Антигон всю ночь бродил по лагерю, тщательно выполняя указание стратега. Резкие порывы ветра раздували неугасавшие костры, заставляя их подняться высоким: пламенем. Вспышки огня озаряли потрескавшиеся от солнца и ветра лица воинов, нахмуренные брови и недобро сверкавшие глаза. На рассвете над землей пополз густой белый туман. Антигон с горящей головней подошел к воротам и долго рассматривал зыбкие очертания долины. Теперь он понял хитроумный замысел Ганнибала. Из этой западни был только один выход: не заходить в нее. Но едва ли Фламиний был способен на такой разумный поступок.
Так оно и получилось. Получив донесение своих разведчиков о мерцающих в ночи в лагере пунов кострах, консул решил застать их врасплох еще во время завтрака. Как только вся походная колонна римлян втянулась в долину, раздался такой страшный шум, что Антигон был вынужден заткнуть уши.
Наконец лучи утреннего солнца залили местность розово-молочным светом, и на вершинах холмов сразу засверкали искрами доспехи, оружие и знаки отрядов прятавшихся там в засаде воинов. Одновременно взревели трубы пунов и хрипло запели боевые рожки римлян. С запада с оглушительным лязгом и звоном на них ринулись катафракты Ганнибала, стремившиеся отсечь шедших в хвосте легионеров. Засуетились, срывая голос в крике, центурионы, но всадники в сверкающих доспехах уже опрокинули ряды римлян и стали пробиваться все дальше и дальше, не позволяя им выстроиться хоть в какое-то подобие боевых линий. Следом уже накатывалась первая волна тяжеловооруженных ливийцев и иберов.
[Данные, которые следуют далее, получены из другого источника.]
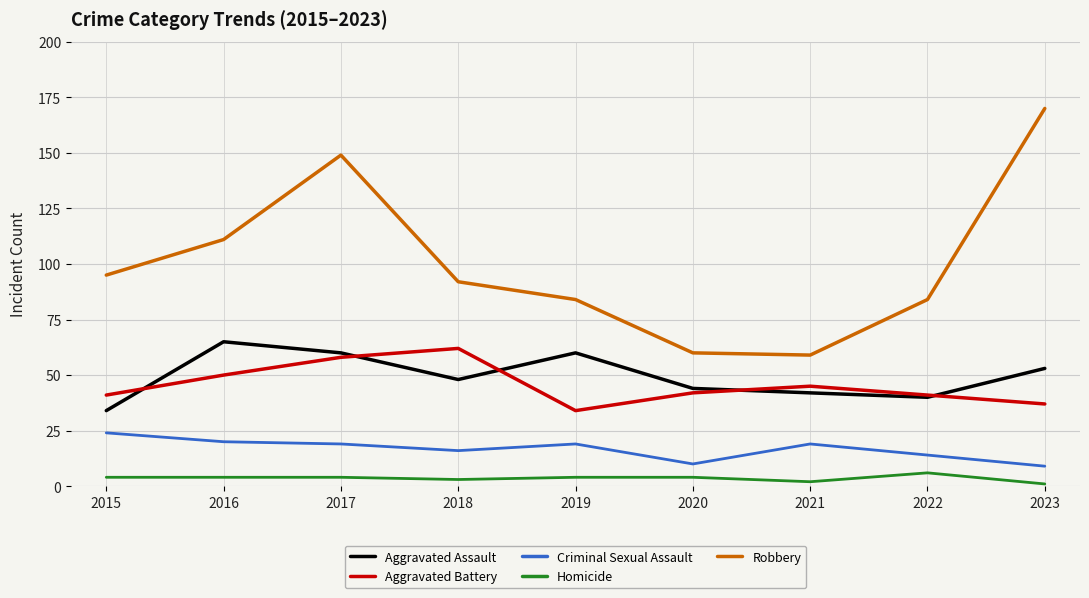

The value of Criminal Sexual Assault at 2018 is 16. True or false?

True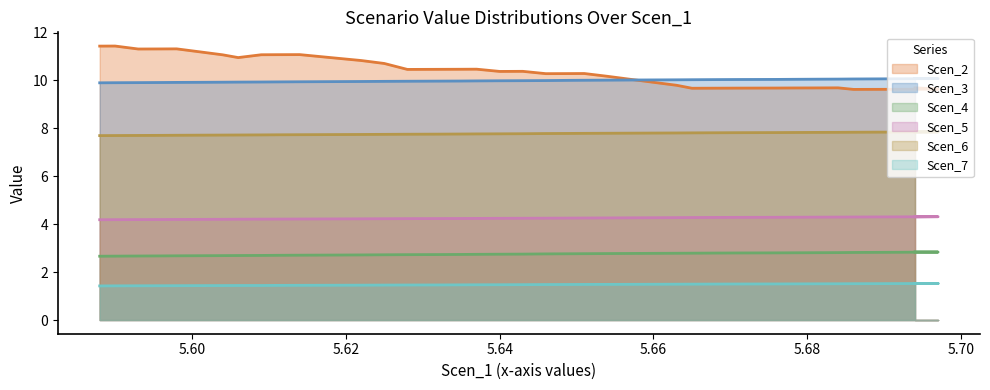

True or false: Scen_3 has more than 0 interior local peaks.

False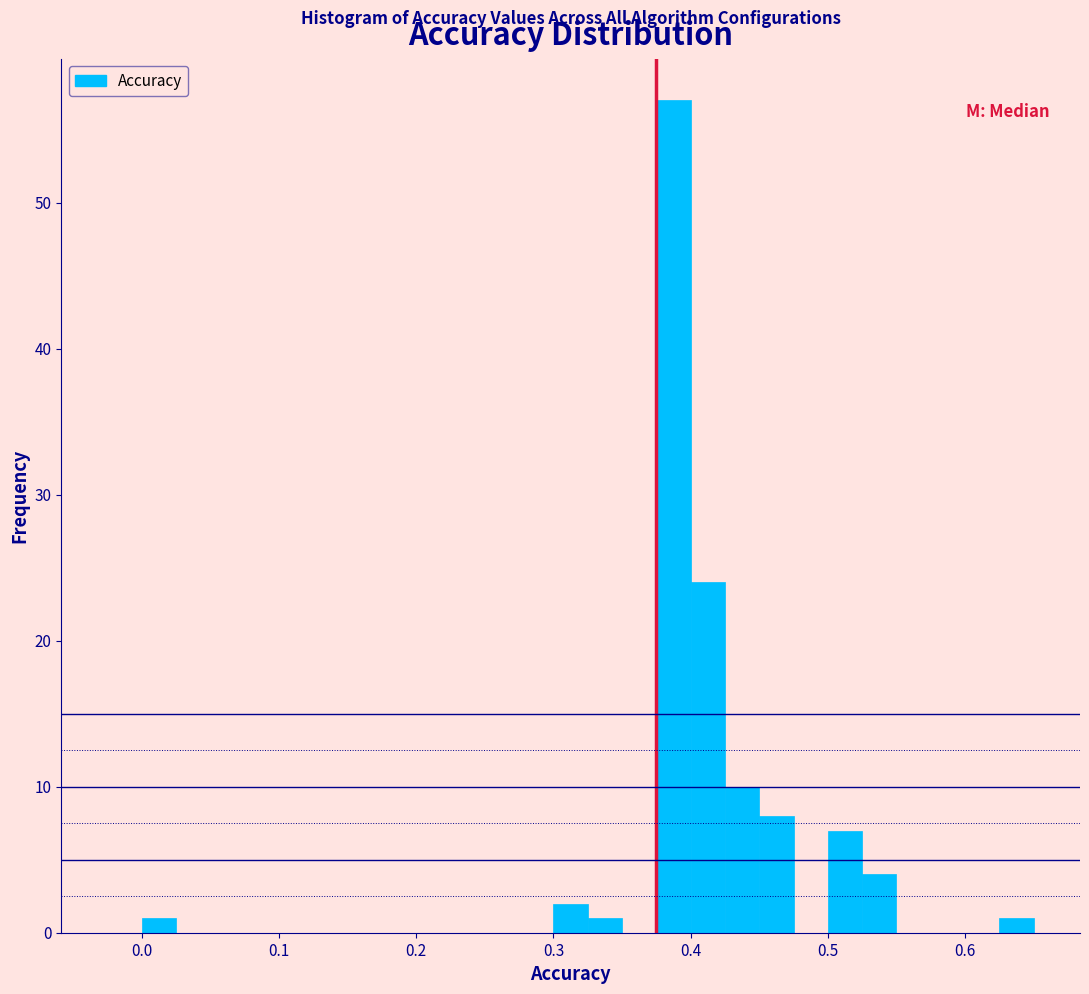

Read against the x-axis, roughly where is the centre of the tallest bar?

0.39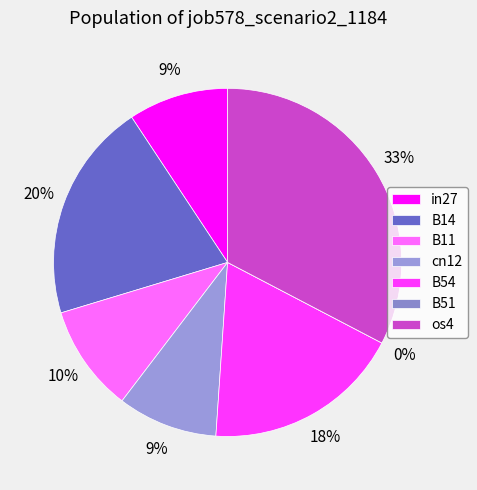

To the nearest percent, what is the difference between the os4 and B11 slice percentages?

23%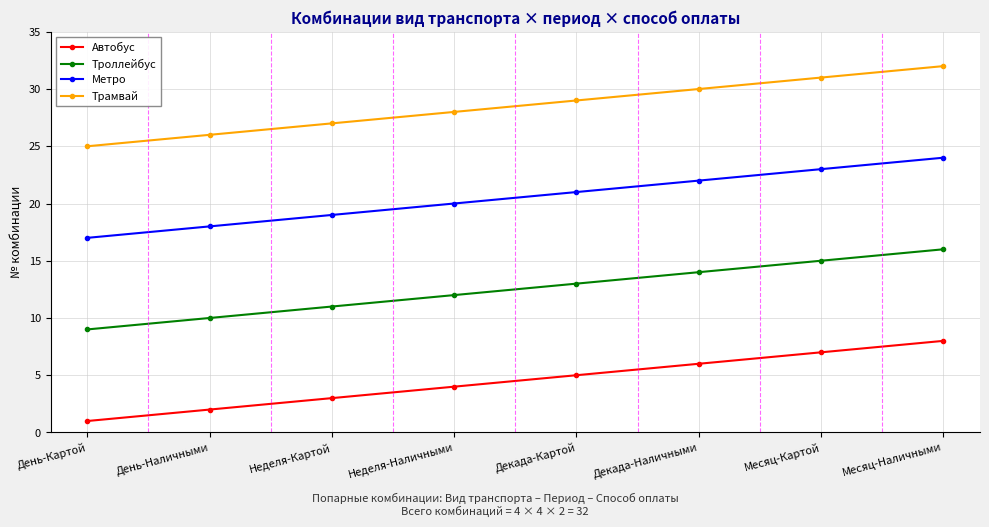

Reading left to right, list all the values displayed in this chart.

Автобус: 1	2	3	4	5	6	7	8
Троллейбус: 9	10	11	12	13	14	15	16
Метро: 17	18	19	20	21	22	23	24
Трамвай: 25	26	27	28	29	30	31	32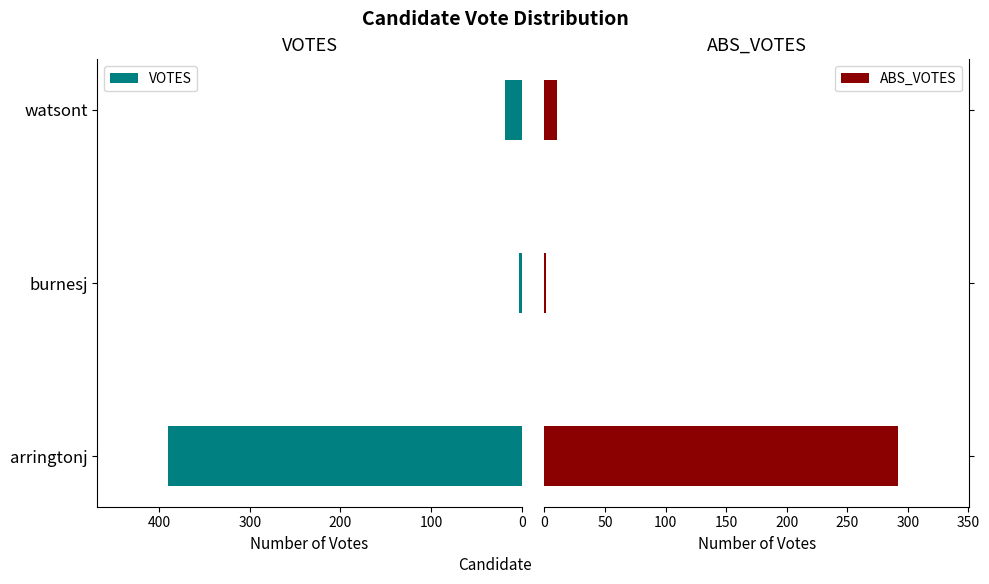

Rank the categories by VOTES value from lowest to highest.

burnesj, watsont, arringtonj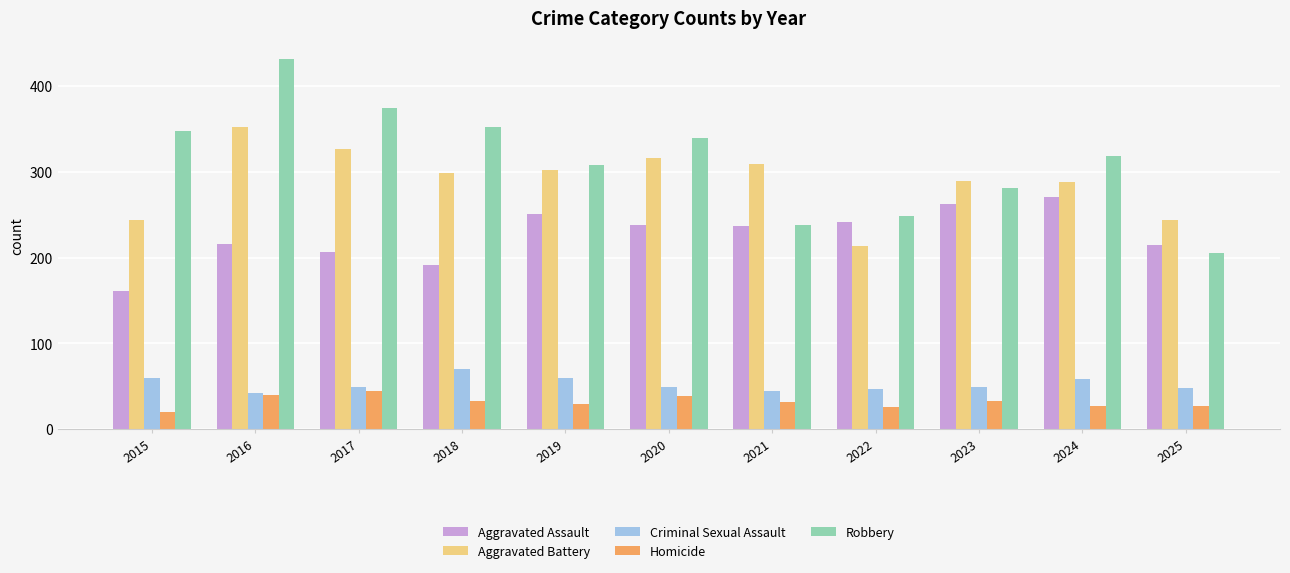

How many categories are shown in the chart?

11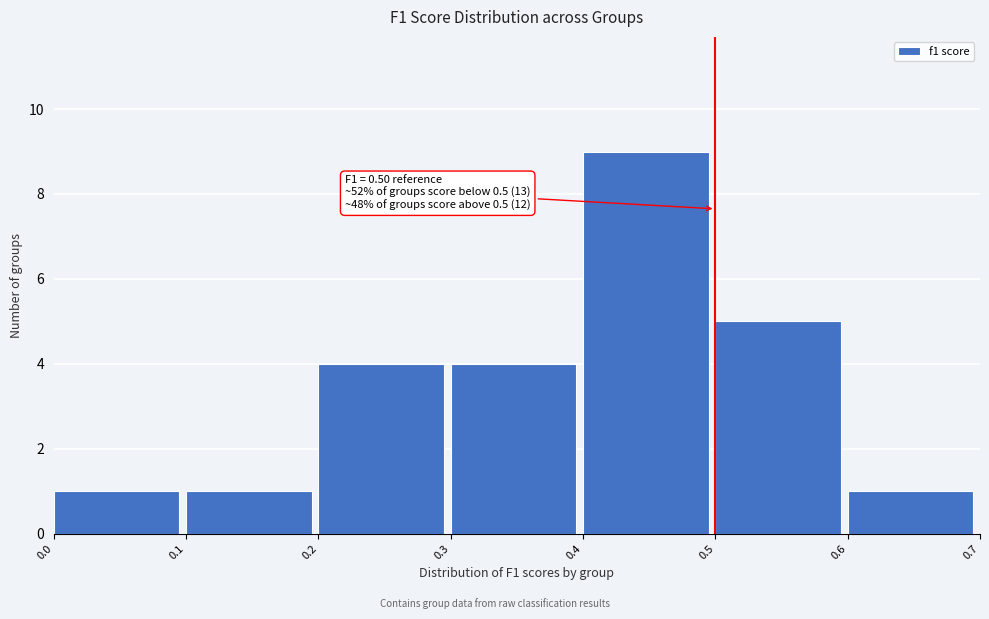

Over which range of the x-axis is the bar tallest?

0.4 to 0.5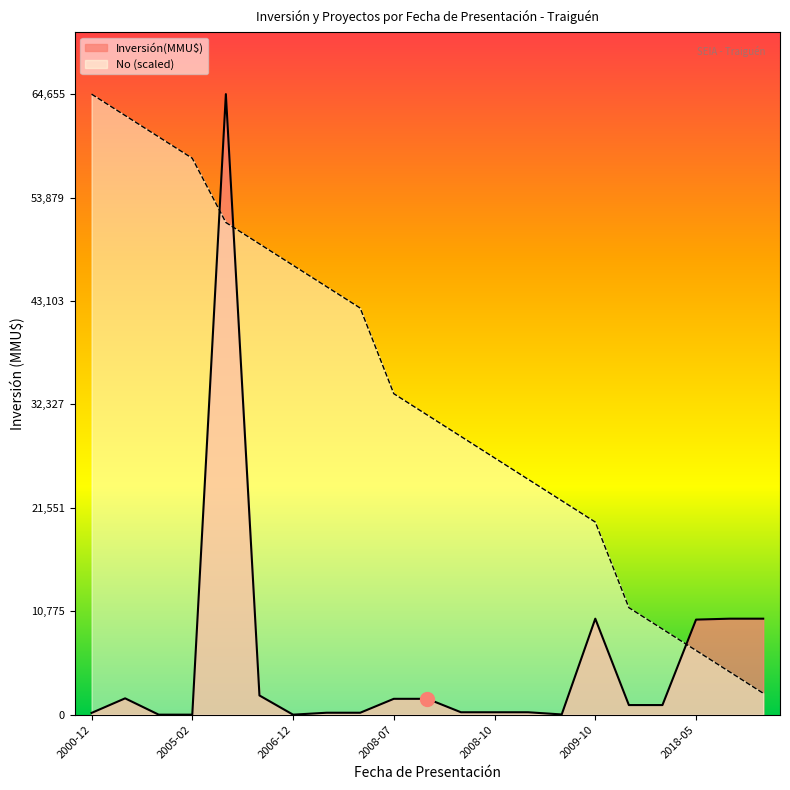

In Inversión(MMU$), how many points are higher than both neighbors (excluding endpoints)?

3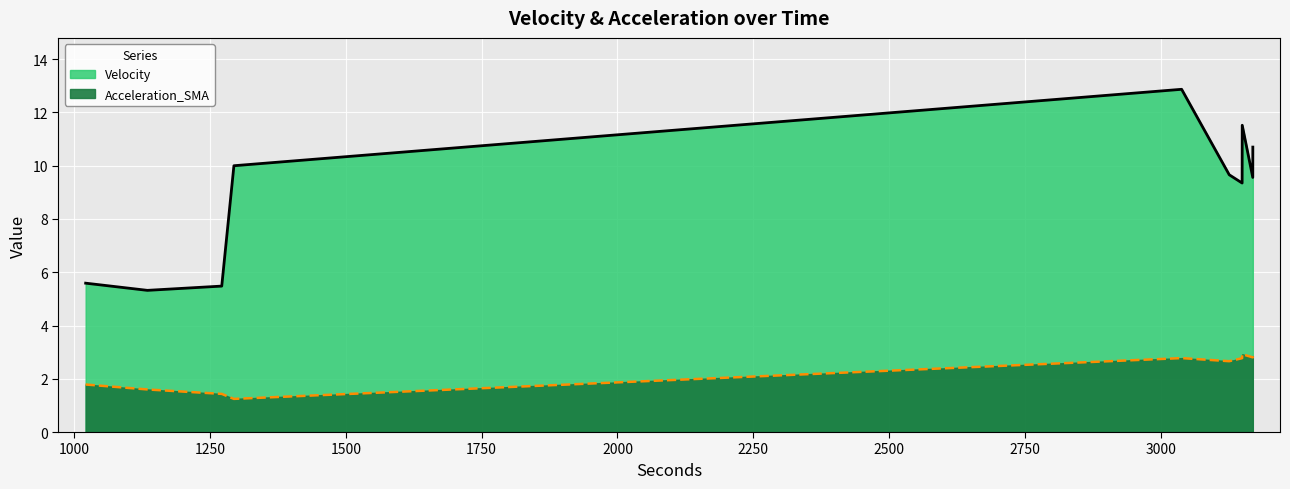

At which category does Velocity reach its first local valley?

1135.0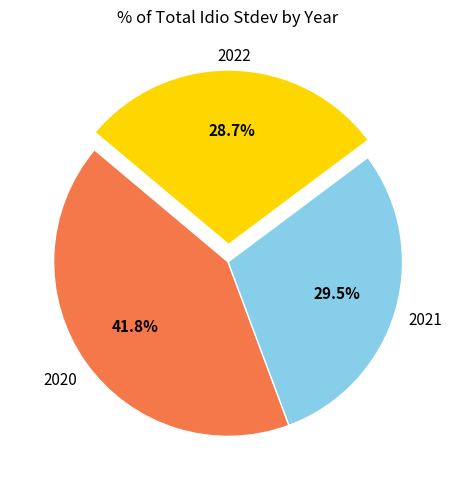

Is it true that 2021 is 1% of the pie?

False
Ночью Антигон хорошо позаботился об укреплении лагеря, и теперь оставленные под его началом воины легко отбили все попытки легионеров захватить его. Кони и люди спотыкались и падали на отлогих каменистых скатах холмов, и после двух попыток римляне отказались от этой безнадежной затеи. Антигону было больно смотреть на валявшиеся на подступах к лагерю трупы и бившихся о землю, пытавшихся встать окровавленных коней. Он отвернулся и с некоторым удовлетворением подумал, что война еще не успела окончательно ожесточить его сердце. С соседней, расположенной чуть восточнее гряды холмов донесся звон оружия и оглушительный рев. Там вместе с нумидийцами готовились к битве галлы. Среди них было много инсубров, хорошо помнивших, как Фламиний шесть лет назад безжалостно расправился с ними, не щадя стариков, женщин и детей.
Через несколько минут, казалось, вся долина загудела и задрожала от ударов копыт их коней. Антигон был, наверное, единственным, кто сумел в этом грохоте уловить гул небольшого землетрясения, разрушившего несколько окрестных селений.
Теперь все римское войско оказалось зажатым между озером и болотом с одной стороны, скалами – с другой и занятыми воинами Ганнибала холмами спереди и сзади. Здесь померкла слава легионов и пошли прахом все непомерные притязания Гая Фламиния, так похвалявшегося своим полководческим даром. Ожесточенный бой продолжался три часа. Правда, шесть тысяч легионеров не позволили сбить себя натиском коней. Все теснее прижимаясь друг к другу, они начали пробивать проход в сплошной массе всадников и пехотинцев Ганнибала и прорвались за гряду холмов, где засели в одном из наполовину разрушенных землетрясением селений. Магарбал с частью нумидийской конницы немедленно бросился в погоню и на следующий день заставил их сдаться.